Of course, after reading the title, there’s a plethora of additional context and circumstance necessary to blueprint my current dilemma.
Before 2020 was a concept in everyone’s mind, I wrote a forum thread detailing my concerns of staying in college at the time and my costly and inefficient life plan I had decided to take instead.
My brash, impulsive, and selfish decision has cost me great emotional and relational harm to my parents. As much as I didn’t want to provide any sense of validation to the naysayers I’d discuss this matter with at the time, my inability to view it in the lens of good faith advice caused me to dig my heels in further than what any reasonable young adult would and should have done.
During the time I was living with this person, from January of 2020 to January of 2023, I enrolled in and graduated from one of the top culinary schools in the nation. However, due to abusive domestic circumstances and led me to flee the home and seek out a restraining order, I have again reached another point of stagnation and failure to launch.
I couldn’t hold any restaurant jobs for longer than two months, and I’ve since soured on pursing another restaurant gig since May of 2022, or any job for that matter. My fear of immense financial and time commitment has caused me to wander aimlessly through life, piggybacking off of either my current partner or my parents who have grown justifyingly impatient and outraged.
I now wake up every morning with a burdensome sentiment of guilt and regret, questioning whether I am even deserving of any past or present charity and to some extent, if I am deserving of living as an adult at all. To this day, I struggle to move forward because of this damage I put on my family and my fear in inflicting further harm paradoxically making it grow even worse, as my parents have paid for my rent every month since I moved out of my hometown.

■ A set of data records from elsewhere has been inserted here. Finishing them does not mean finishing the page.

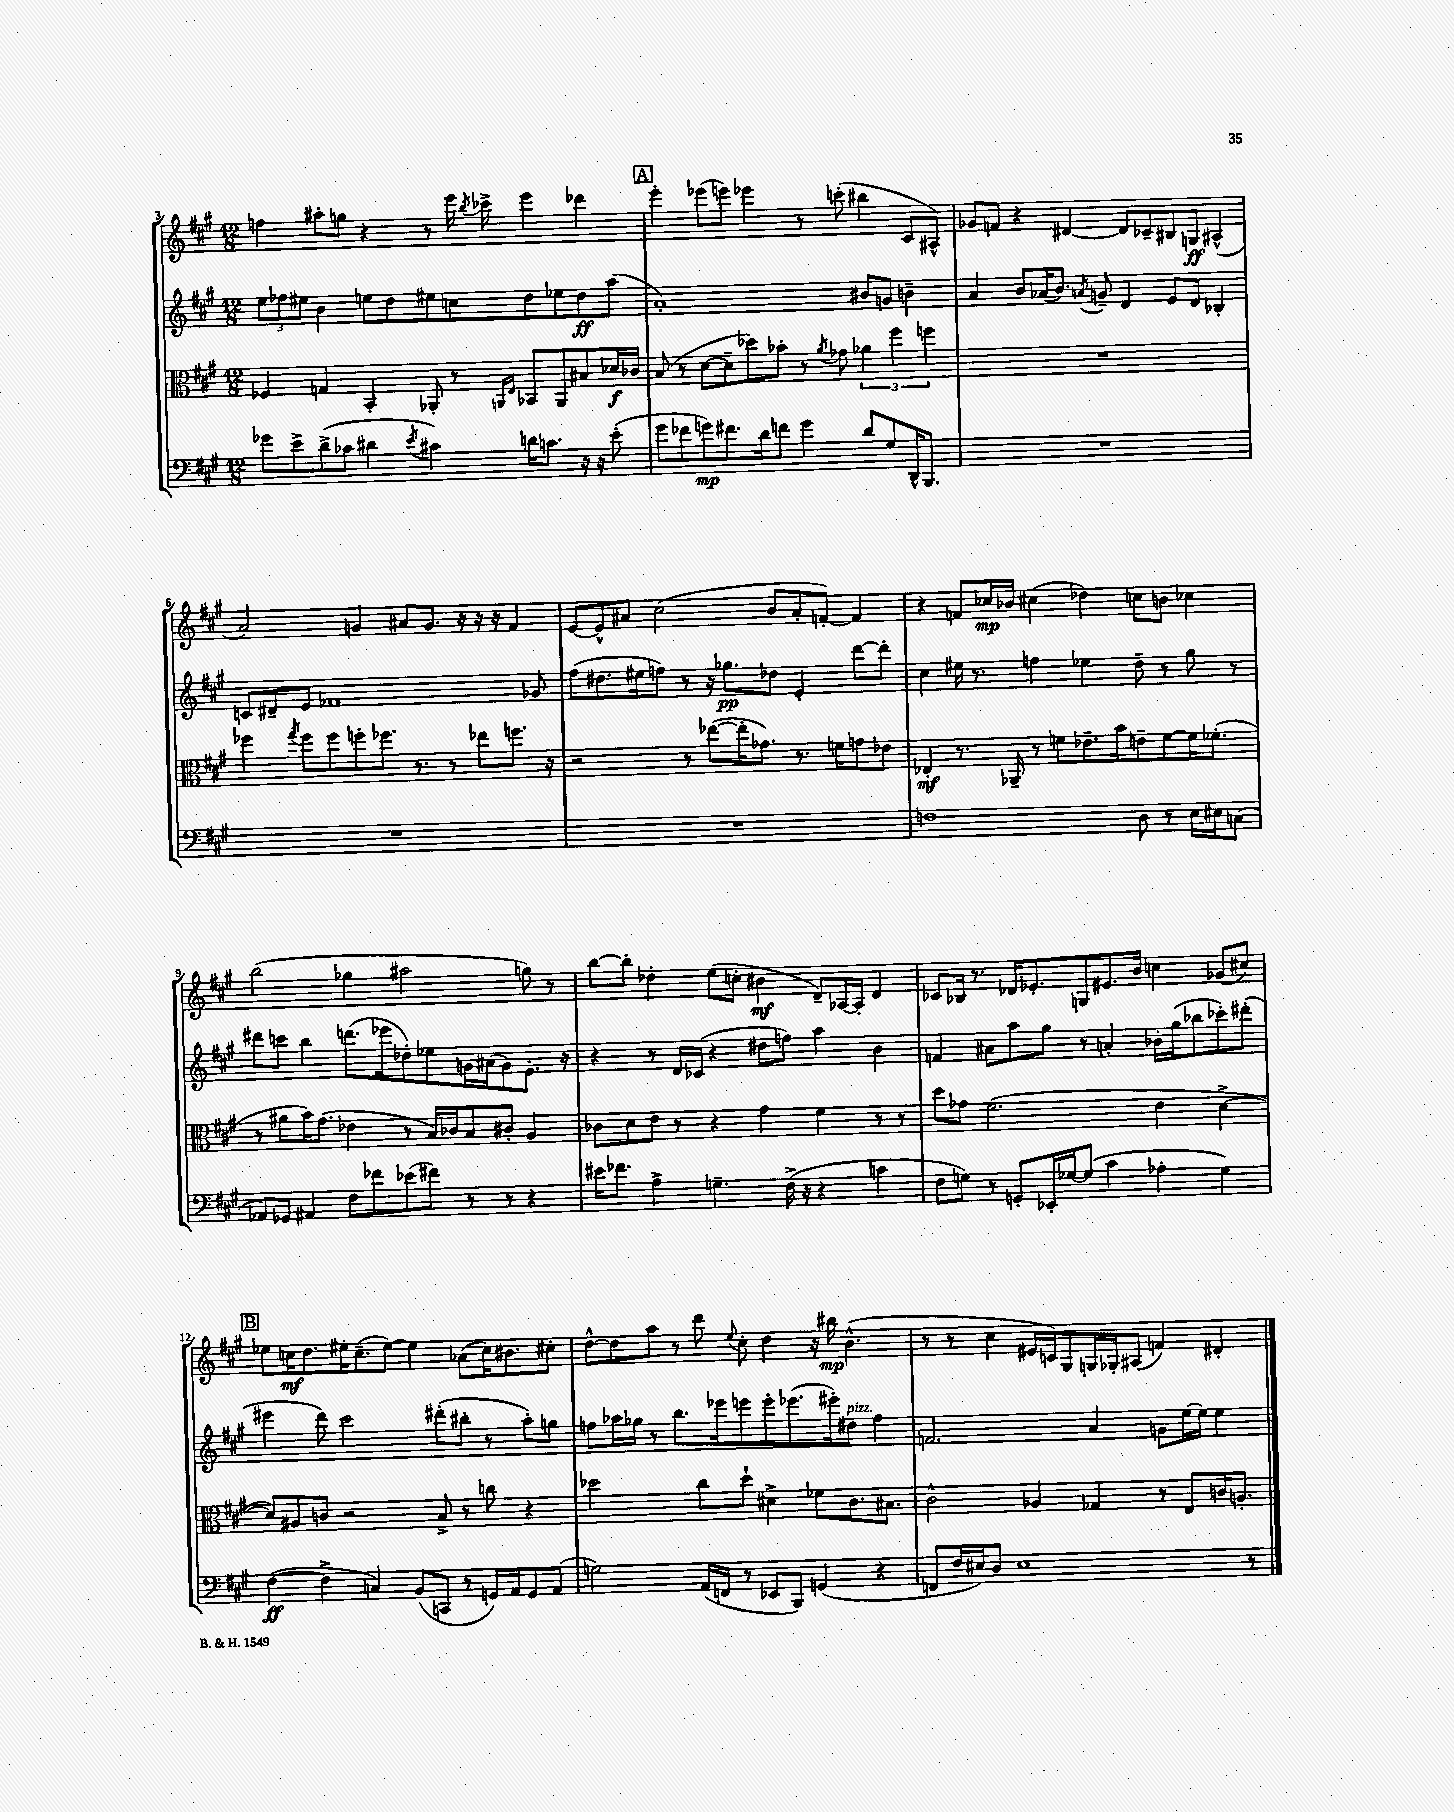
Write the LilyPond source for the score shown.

<<
\new StaffGroup <<
\new Staff = "s0" {
    \clef treble \key a \major \numericTimeSignature \time 12/8
    \autoBeamOff f''4 ais''8[-. g''8] r4 r8 e'''16 \acciaccatura { b''8 } ces'''16-> e'''4 des'''4 |
    \mark \markup { \box "A" } e'''4-. ees'''8[( e'''8]) ees'''4 r8 c'''8-.( bis''4 cis'8[ ais8]-^) |
    ges'8[ f'8] r4 dis'4~ dis'8[ ces'8-- bis8 g8]\ff ais4-^( |
    a'2) g'4 ais'8[ g'8.] r16 r16 r16 fis'4 |
    e'8[~ e'8-^ ais'8] cis''2( b'8[ ais'8-. f'8]~-.) f'4 |
    r4 f'8[ ces''16\mp bes'16] cis''4( des''4) c''8[ b'8] ces''4 |
    b''2( ges''4 ais''2 g''8) r8 |
    b''8[~ b''8]-. des''4-. e''8[( c''8]-. bis'4\mf d'8[--) aes16~ aes16]-. d'4 |
    ces'8[ bes16] r8. des'16[ ees'8.-. g8 eis'8. b'16] c''4 ges'8[( cis''8]) |
    \mark \markup { \box "B" } ees''8[ c''16\mf d''8. eis''16-. c''8.--( eis''8]~) eis''4 aes'8[( c''16) bis'8. cis''8]-. |
    d''8[~-^ d''8 a''8] r8 d'''8 \appoggiatura { e''8 } cis''8-. d''4 r16 bis''16\mp b'4.-^( |
    r8 r8 cis''4 eis'16[ c'16) gis8 g16 ges16-. ais8]( f'4) dis'4-. \bar "|." |
}
\new Staff = "s1" {
    \clef treble \key a \major \numericTimeSignature \time 12/8
    \autoBeamOff \tuplet 3/2 { e''8[ fes''8 eis''8] } b'4 e''8[ d''8 eis''8 c''8 d''8 ees''8 d''8\ff a''8]( |
    \mark \markup { \box "A" } a'1-.) bis'8[ g'8] b'4-- |
    a'4 b'8[ aes'16( b'8.]) \acciaccatura { a'8 } g'8-- d'4 e'8[ d'8] bes4-. |
    c'8[ dis'8-- e'8] fes'1 ges'8 |
    fis''8[( dis''8. eis''16 f''8]) r8 r16 ges''8.[\pp des''8] e'4-. d'''8[~ d'''8]-. |
    cis''4 eis''16 r8. f''4 ees''4 d''8-- r8 gis''8 r8 |
    dis'''8[ c'''8] b''4 d'''8.[( ees'''16 des''8-.) ees''8 g'16 ais'16( g'8) e'8.]-. r16 |
    r4 r8 d'16[ ces'16]( r4 dis''8[ f''8]) a''4 b'4 |
    f'4 ais'8[ a''8 gis''8] r8 a'4-. bes'16[-. gis''16( bes''8 ces'''8-.) dis'''8]-.( |
    \mark \markup { \box "B" } eis'''4 d'''8) cis'''2 dis'''8[-.( bis''8]-. r8 a''8[-.) g''8] |
    f''8[ aes''16 ges''16] r8 b''8.[ ees'''16 e'''8 e'''8-. ees'''8.( eis'''16-.) dis''8]^\markup { \italic "pizz." } f''4 |
    f'2. a'4 g'8[ e''16~ e''16] e''4 \bar "|." |
}
\new Staff = "s2" {
    \clef alto \key a \major \numericTimeSignature \time 12/8
    \autoBeamOff fes4 g4 b,4-. aes,8-. r8 \grace { a,16[ e16] } bes,8[ a,8 bis8 des'16\f ces'16] |
    \mark \markup { \box "A" } b8( r8 d'8[~ d'8-- des''8) bes'8]-. r8 \acciaccatura { a'8 } ges'8 \tuplet 3/2 { aes'4 fis''4 f''4 } |
    R1. |
    fes''4 \acciaccatura { gis''8 } fes''8[ fes''8 f''8-. fes''8.] r8. r8 ees''8[ f''8.] r16 |
    r2 r8 ees''8[~( ees''16-. ges'8.]) r8. f'16[ g'8 ees'8] |
    ees4-.\mf r8. aes,16-- r8 f'8[ ees'8.-- b'16 e'8-- f'8~ f'16 fes'8.]-.( |
    r8 ais'8[ b'16) gis'8.]( ees'4 r8 b16[) ces'16 b8 cis'8]-. a4 |
    ces'8[ d'8 e'8] r8 r4 gis'4 fis'4 r8 r8 |
    d''8[ ges'8] fis'2.( e'4 d'4~-> |
    \mark \markup { \box "B" } d'8[) ais8 c'8] r2 b8-> r8 c''8 r4 |
    des''2 cis''8[ des''8]-! dis'4-> fes'8[ cis'8. bis8.] |
    cis'2-^ aes4 ges4 r8 e8[ c'16 a8.]-. \bar "|." |
}
\new Staff = "s3" {
    \clef bass \key a \major \numericTimeSignature \time 12/8
    \autoBeamOff ges'8[ e'8-> d'8->( ces'8] dis'4 \acciaccatura { e'8 } cis'4) d'16[ c'8.] r16 r16 e'8-.( |
    \mark \markup { \box "A" } gis'8[ fes'8 g'8\mp) fis'8. d'16 f'8] g'4 d'8[ gis8 d,16-^ b,,8.] |
    R1. |
    R1. |
    R1. |
    f1 d8 r8 e16[ eis16 c8]( |
    aes,8[) ges,8] ais,4 fis8[ fes'8 ees'8( fis'8]) r8 r8 r4 |
    eis'16[ fes'8.] a4-> g4.-- fis16->( r16 r4 c'4 |
    fis8[ g8]) r8 g,8[-. ees,16-. ges16~ ges8]( cis'4 aes4-. ges4) |
    \mark \markup { \box "B" } fis4~\ff( fis4-> c4) b,8[( c,8] r8 g,16[) a,16 g,8 a,8]( |
    g2) a,16[( f,16] r8 ees,8[ b,,8]) g,4( r4 |
    f,8[ fis16 eis16) d8] eis1 r8 \bar "|." |
}
>>
>>
\layout { \context { \Score currentBarNumber = #3 } }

Still, some of the sentiments I laid out in my original post I do somewhat resonate with today. At 18, I legitimately didn’t feel emotionally mature enough to make such a major life decision of attending an expensive college to the scale of tens of thousands per year, and my career aspirations are still quite fickle. Although my intellectual capabilities were/are more than sufficient for success in higher education, my mental challenges of living with Autism Spectrum Disorder and ADHD, along with other psychiatric diagnoses, handicap me from aiming for any life purpose greater than what is immediately in front of me.
With all that laid out, a few complicated questions persist pertaining to moving forward that I have no direction in answering by myself.
1: How can I forgive myself for the mistakes I made in the past to myself and my family?
2: What would be my most realistic options be if I wished to pursue higher education again?
3: What are some key takeaways I can hold on to so I don’t repeat the same logical traps I walked into previously?
For reference, I’m currently living in Brooklyn, New York and I have both applied to non-college youth job programs in Digital Marketing and Finance Operations and have been seeking vocational rehab since November of last year with a state-sponsored program.